*** RECORDS Section Begins ***

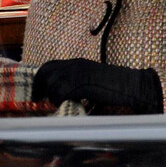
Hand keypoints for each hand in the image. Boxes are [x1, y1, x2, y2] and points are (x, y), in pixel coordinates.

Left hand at [32, 58, 162, 113]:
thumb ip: (76, 81)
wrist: (129, 85)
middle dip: (39, 87)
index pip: (49, 66)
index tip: (36, 91)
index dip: (39, 78)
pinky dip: (60, 100)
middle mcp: (75, 65)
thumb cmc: (113, 85)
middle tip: (37, 100)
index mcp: (76, 62)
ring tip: (57, 103)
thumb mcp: (91, 78)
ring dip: (51, 95)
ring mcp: (79, 74)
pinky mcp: (83, 84)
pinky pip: (62, 92)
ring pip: (53, 83)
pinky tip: (66, 104)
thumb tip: (59, 91)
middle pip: (46, 73)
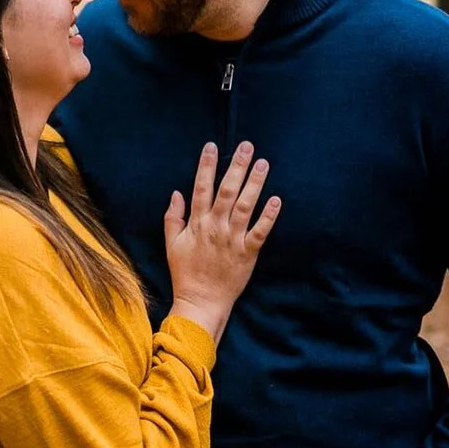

*** RECORDS Section Ends ***

» YOUR TASK: What is needed is every record above, restated word for word, with the pictures left out.

» REPLY:
Hand keypoints for each hand in the image. Boxes are [x1, y1, x2, y2] and points are (x, y), in pixel coordinates.

Left hand at [32, 58, 162, 113]:
thumb ip: (76, 81)
wrist: (129, 85)
middle dip: (39, 87)
index pip: (49, 66)
index tip: (36, 91)
index dip: (39, 78)
pinky dip: (60, 100)
middle mcp: (75, 65)
thumb cmc: (113, 85)
middle tip: (37, 100)
index mcp: (76, 62)
ring tip: (57, 103)
thumb mcp: (91, 78)
ring dip: (51, 95)
ring mcp: (79, 74)
pinky mcp: (83, 84)
pinky pip: (62, 92)
ring pip: (53, 83)
pinky tip: (66, 104)
thumb tip: (59, 91)
middle pip: (46, 73)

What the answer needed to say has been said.